New alternative to saturated fat in pastries with oleogels of olive and sunflower oil.

The saturated fats, found in animal-derived foods such as butter, cheese, and fatty meat, as well as in vegetable oils like coconut and palm oil, are known to raise levels of ‘bad’ cholesterol (LDL), increasing cardiovascular risk. However, their properties have long made them essential in the industrial baked goods industry. In an innovative initiative, a team of scientists has found an effective alternative to these fats.

The Institute of Agrochemistry and Food Technology (IATA), a center of the CSIC, under the coordination of Dr. Ana Salvador and Dr. Teresa Sanz, has successfully replaced solid fats with oleogels in the production of croissants and other bakery and confectionery products such as chocolates and chocolate spreads. These oleogels, or oil gels, have been formulated using various types of sunflower and olive oils, along with different food hydrocolloids or emulsifiers, achieving textures that mimic the plasticity of solid fats.

Among the most notable advantages of this innovation are the food thickeners used, such as xanthan gum or cellulose derivatives, which ensure food safety unlike other oleogels with less safe structuring additives. In addition, the manufacturing method does not require high temperatures, making it easier to transfer to the food industry and making it an environmentally friendly process.
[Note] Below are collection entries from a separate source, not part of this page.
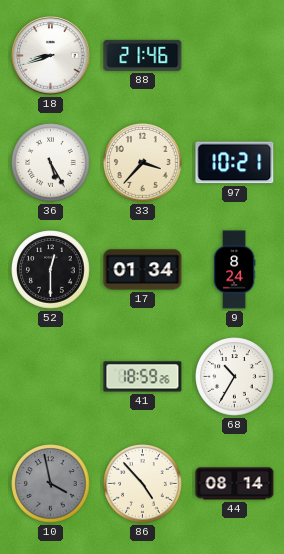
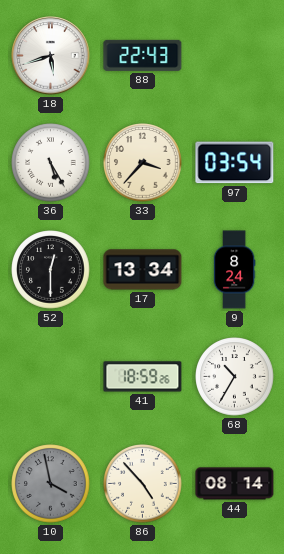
18: 8:42 -> 5:42
88: 21:46 -> 22:43
97: 10:21 -> 03:54
17: 01:34 -> 13:34
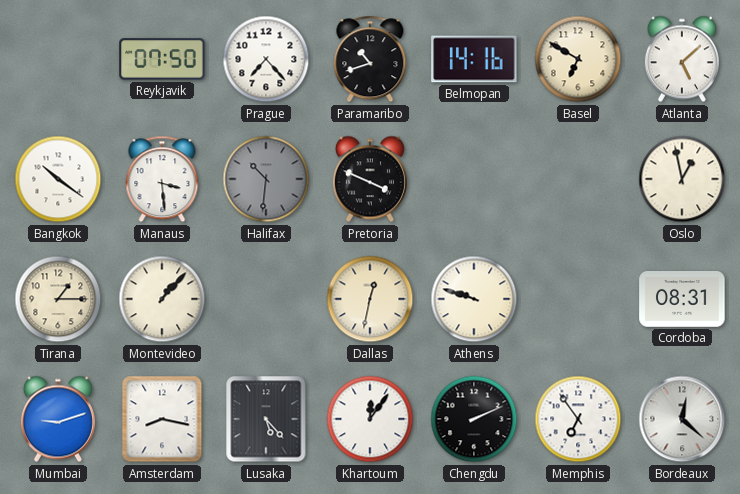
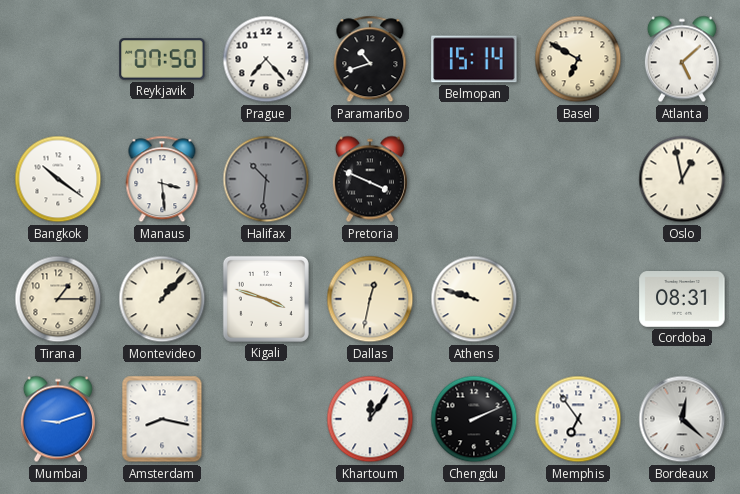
Belmopan: 14:16 -> 15:14
Kigali: none -> 3:48
Lusaka: 5:23 -> none
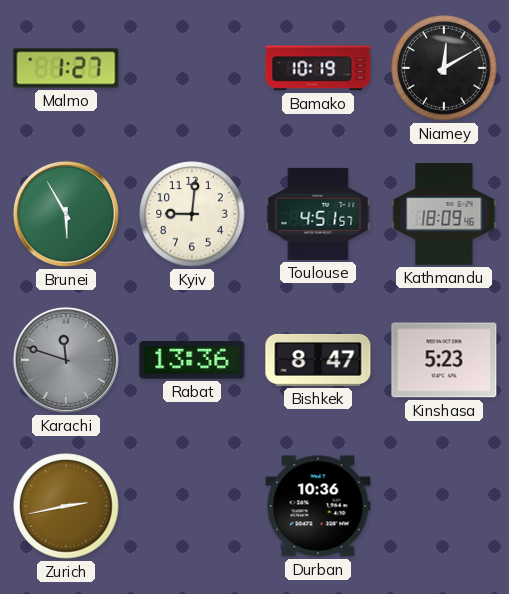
The structure and sensory properties of the final product are very similar to conventional food, but with a healthier lipid profile. This finding opens up new possibilities for the food industry in creating healthier bakery and confectionery products, without sacrificing the techno-functional and sensory properties that consumers expect.

The authors of the study point out that their discoveries are crucial for designing new foods and ingredients and have great potential in the food industry. The innovation could be applied to puff pastry, chocolate substitutes, cookies, and chocolate spreads, among other products that require a solid fat at room temperature during their production.

In particular, the replacement of fats in croissants is especially notable, as these products require highly plastic fats capable of forming layers without melting, which is essential in achieving the characteristic laminar structure of puff pastry.

This study was carried out within the framework of a national project that also involved the participation of Dr. Isabel Hernando and Dr. Amparo Quiles from the Microstructure and Food Chemistry Group of the Universitat Politècnica de València (UPV).